そのコミュニティでは、ホームレス状態の方、生活困窮者、うつ病などの社会的困難を抱えた若者や支援者、散歩のついでに立ち寄った地域住民の方などが参加し、子どもから60代まで、年齢や肩書を越えて一つのボールを追いかける風景が日常になることをイメージした。現在では、ホームレスの人にとどまらず、若年無業者、うつ病、LGBTなど様々な社会的困難・背景を持つたちを対象としたフットサル交流「ダイバーシティカップ」の活動がなされている。これらの関係組織が、今回のホームレス・ワールドカップ日本代表の基礎になっている。

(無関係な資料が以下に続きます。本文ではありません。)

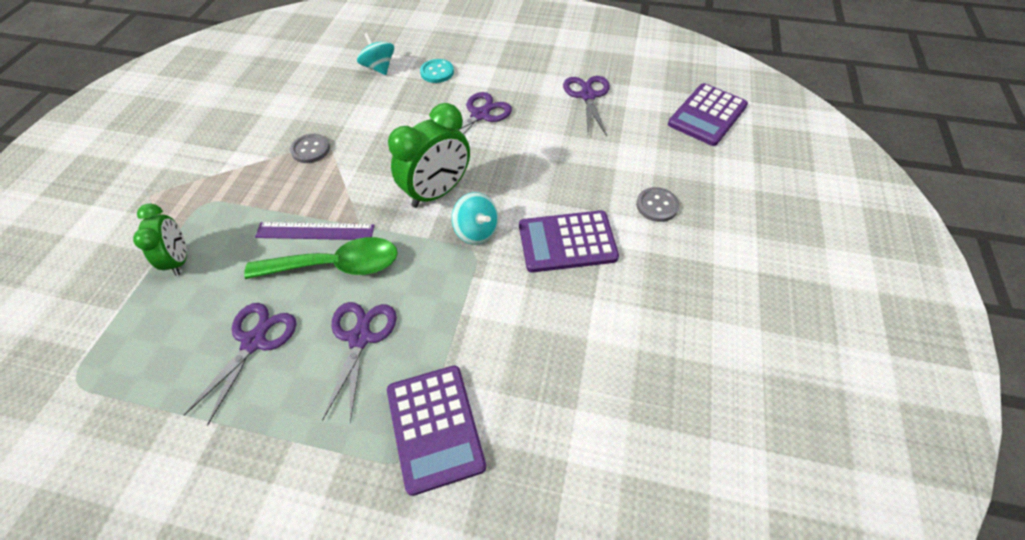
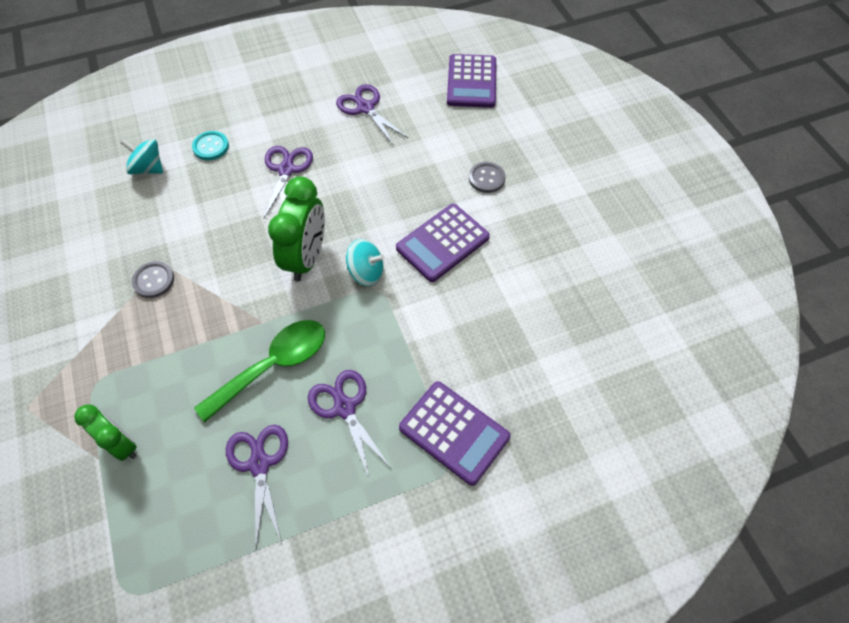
camera: 35 degrees left, 5 degrees up
purple ruler [255,222,375,240] -> none

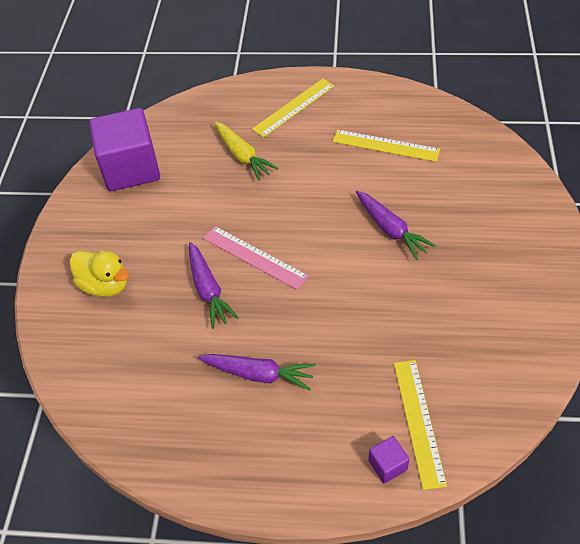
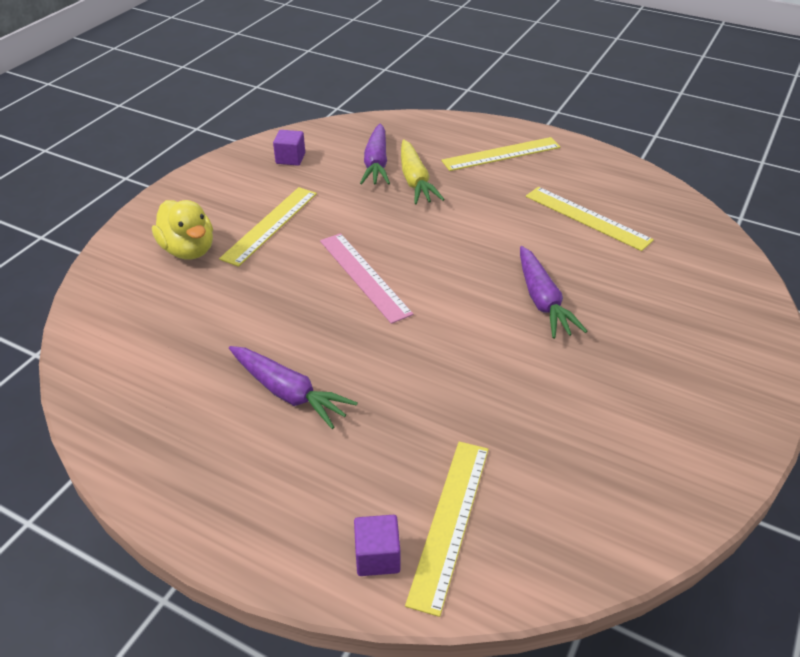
camera: 20 degrees right, 10 degrees down
purple cube [89,108,160,191] -> purple cube [273,130,305,166], size x0.41
purple carrot [189,242,239,329] -> purple carrot moved to [360,124,390,185]
none -> yellow ruler [219,187,317,267]

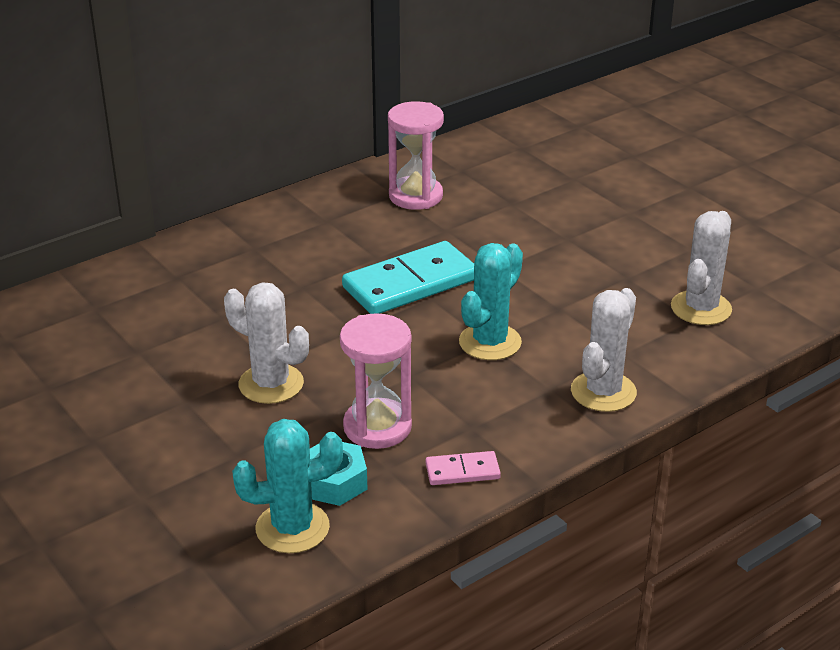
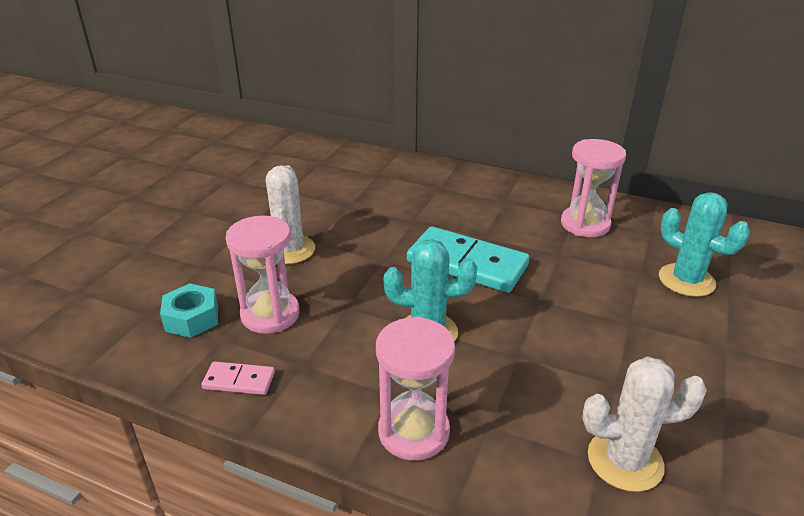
camera: 60 degrees right, 0 degrees up
turquoise cactus [232,419,343,553] -> turquoise cactus moved to [659,192,750,297]
pink domino [425,451,501,485] -> pink domino turned 45 degrees counterclockwise [201,361,275,395]
white cactus [571,288,637,412] -> pink hourglass [376,317,455,461]

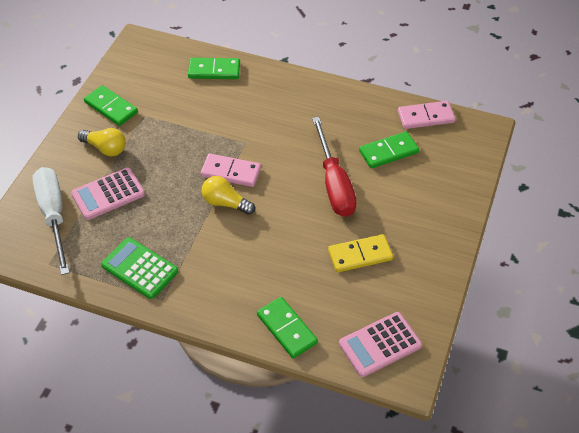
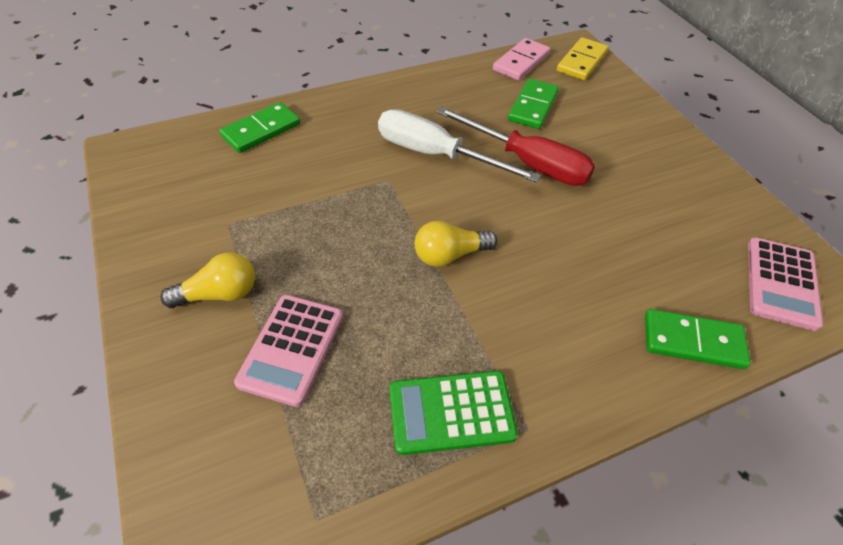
camera: 45 degrees left, 0 degrees up
white screwdriver [32,167,70,275] -> white screwdriver moved to [378,109,541,183]
green domino [84,85,138,126] -> none
pink domino [201,154,261,187] -> none
yellow domino [328,234,393,272] -> yellow domino moved to [557,37,608,80]

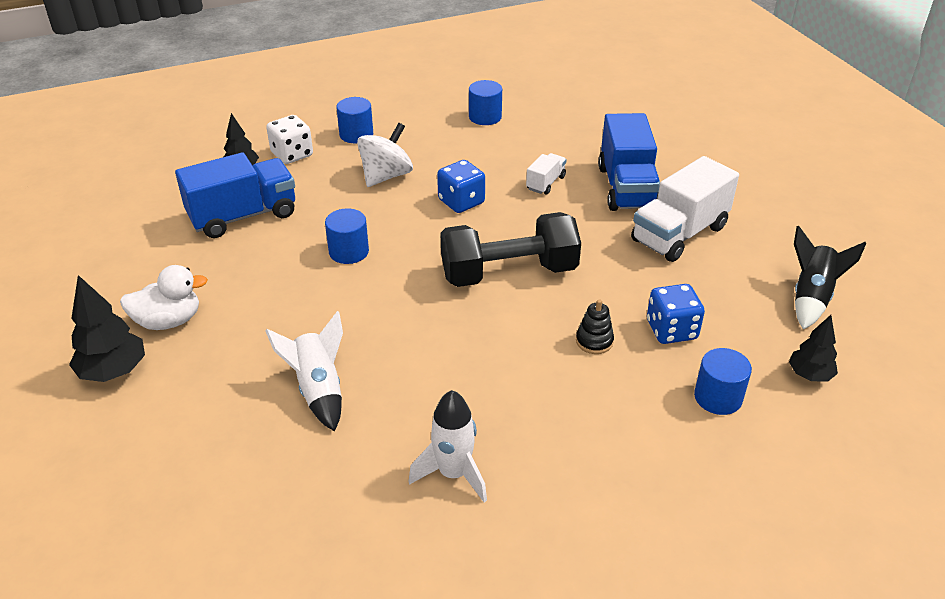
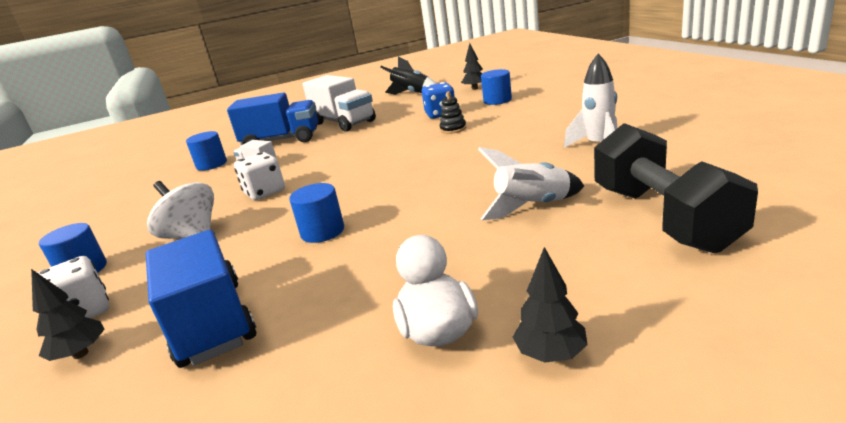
camera: 85 degrees left, 15 degrees down
black tree [69,275,145,382] -> black tree [513,247,588,363], size x0.65
blue dice [437,160,485,213] -> white dice [234,152,285,200]
black dumbbell [440,212,581,287] -> black dumbbell moved to [594,123,758,253]
blue cylinder [469,80,502,125] -> blue cylinder moved to [186,131,227,171]

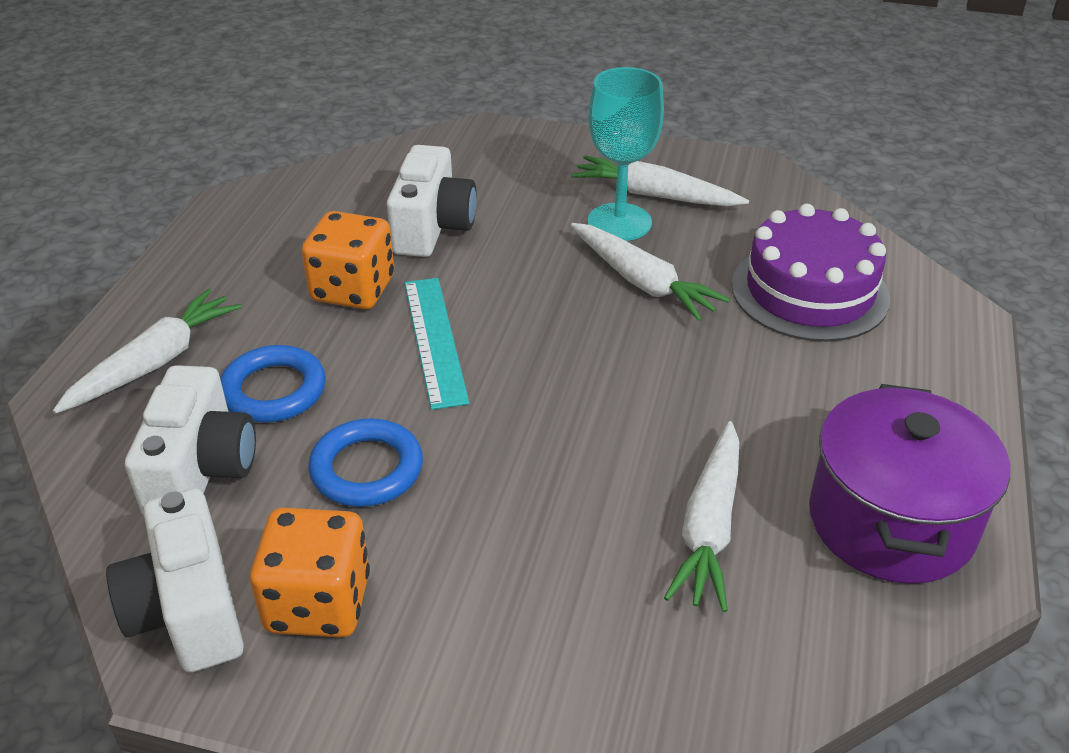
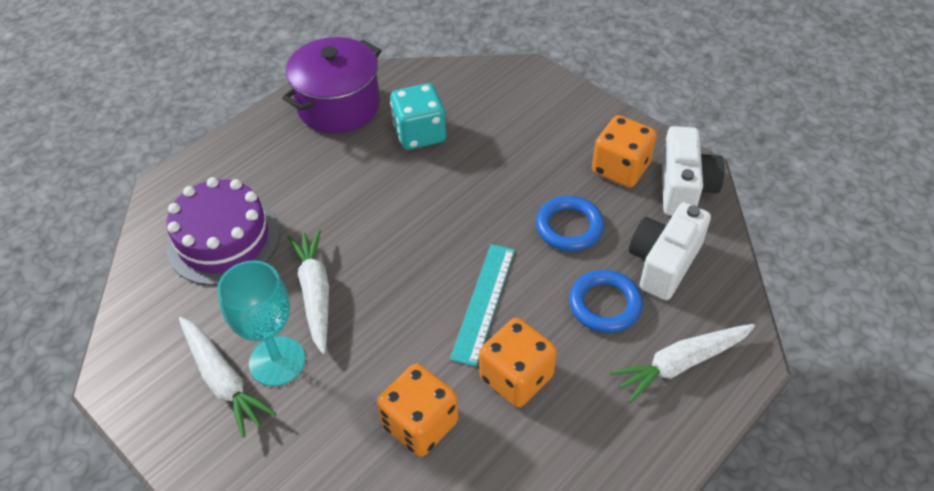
camera: 150 degrees left, 10 degrees up
white camera [387,145,477,257] -> orange dice [377,364,459,457]
white carrot [664,421,739,612] -> turquoise dice [390,83,446,150]

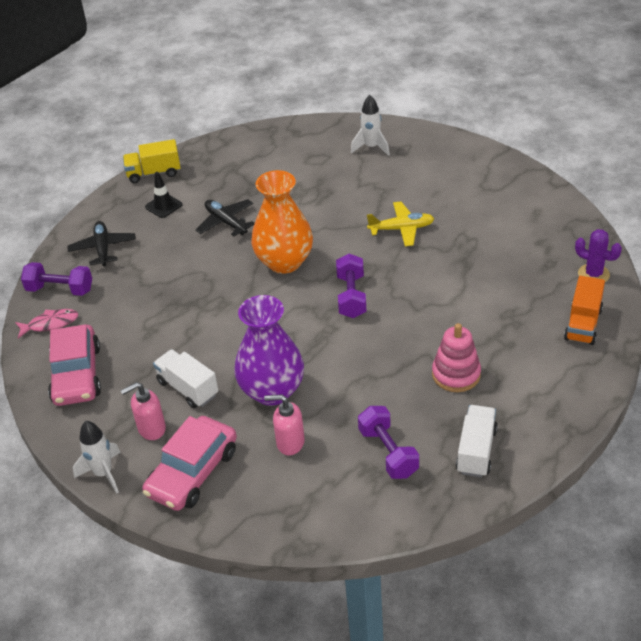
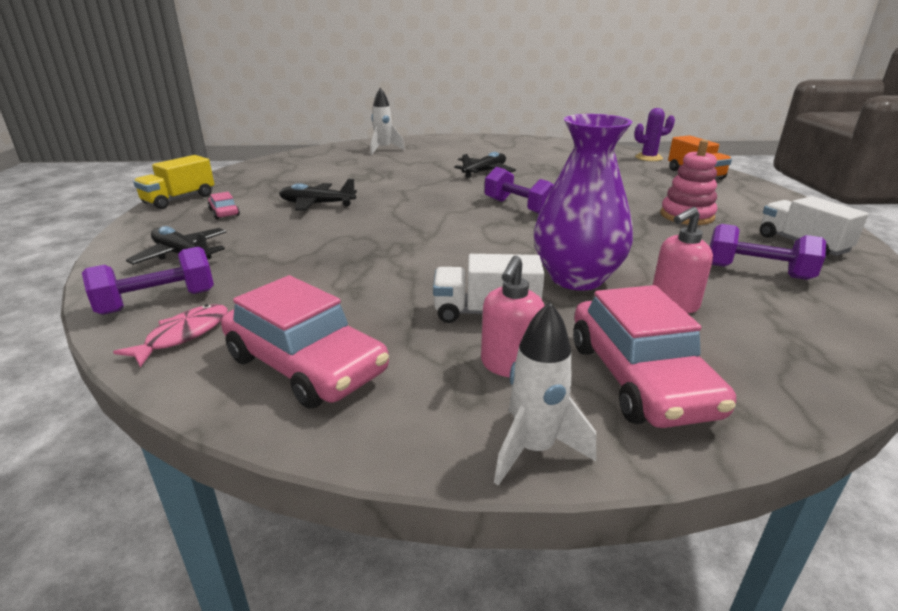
camera: 45 degrees left, 15 degrees down
black traffic cone [145,172,182,218] -> pink car [208,192,240,219]
orange vase [251,170,313,274] -> none
yellow plane [367,201,434,246] -> black plane [454,152,516,178]

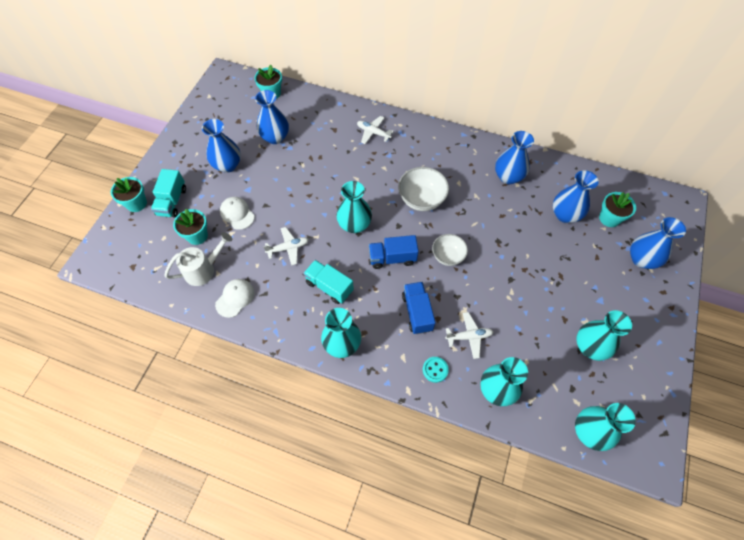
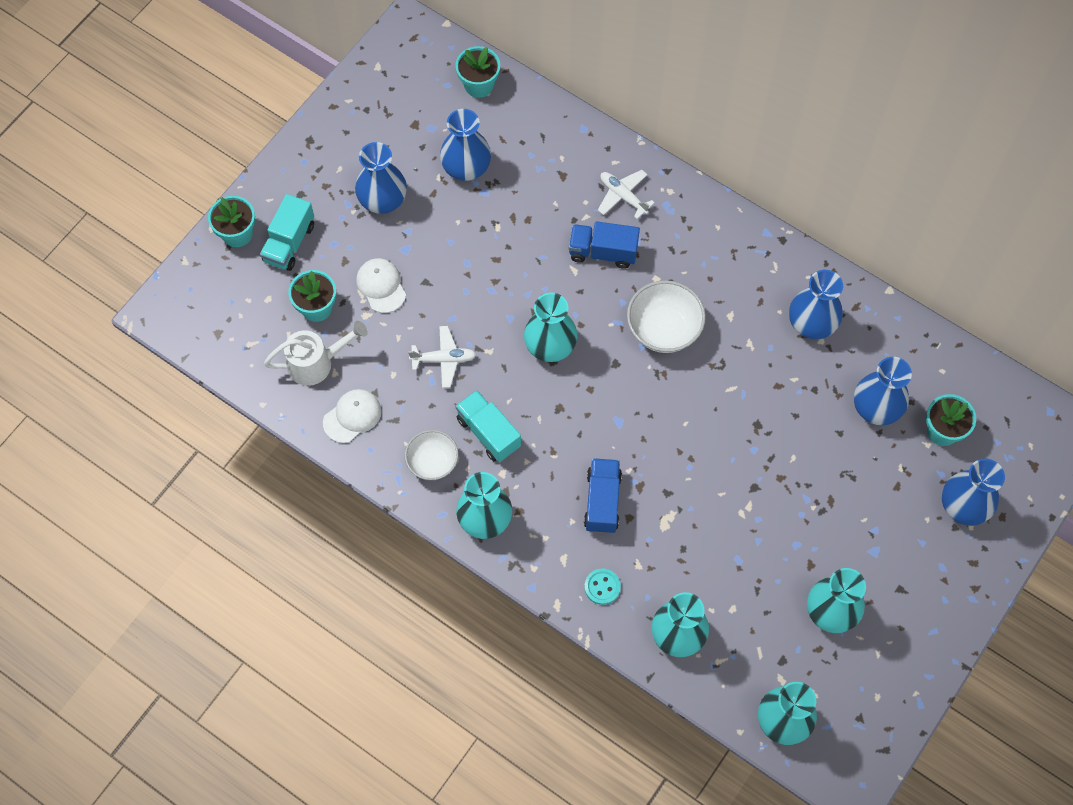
camera: 15 degrees right, 5 degrees up
blue truck [369,235,419,269] -> blue truck moved to [569,221,640,269]
white bowl [432,234,468,266] -> white bowl moved to [405,430,458,480]
white plane [445,312,493,359] -> none

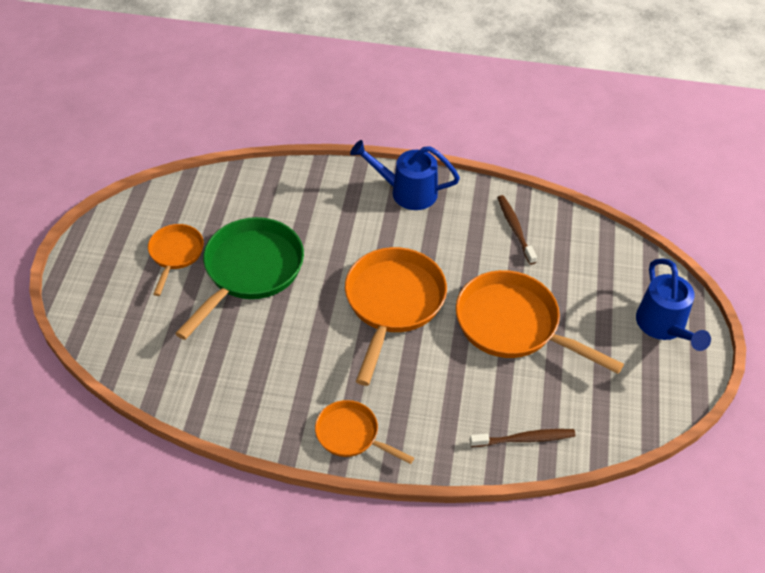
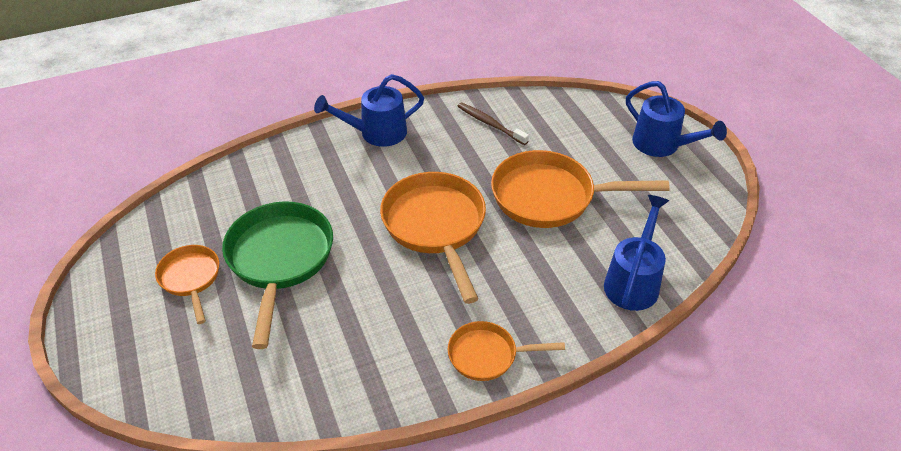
camera: 30 degrees left, 5 degrees down
brown toothbrush [470,429,576,447] -> blue watering can [604,195,669,311]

スポーツには、プロやオリンピックなどの「競技スポーツ」、学生時代に勤しむ「教育スポーツ(体育ではない)」、それらを応援する「観るスポーツ」など、いくつかの整理があるが、世界にはもう一つ「社会課題を解決するスポーツ」がある。
ボール一つあれば誰でもできるサッカーは、貧困地域の再生や社会的弱者の包摂策に多用されており、日本でも人間関係や自尊感情の回復ツールとしてホームレスはもとより精神障害やひきこもりの支援、さらには児童養護施設、薬物依存回復施設など様々な現場で人知れずサッカーが活用されている。
ホームレス・ワールドカップのキャッチフレーズは、「a ball can change the world.」であり、20年の活動を通じて、「社会課題を解決するスポーツ」を目指してきた。ワールドカップを晴れの舞台とし、世界各国に次々に誕生した派遣団体の活動を含め、これまで世界数百万人のホームレスの人生にポジティブな影響を与えてきている。
日本が見落としているスポーツの可能性は、いまだにたくさんあると感じた韓国大会だった。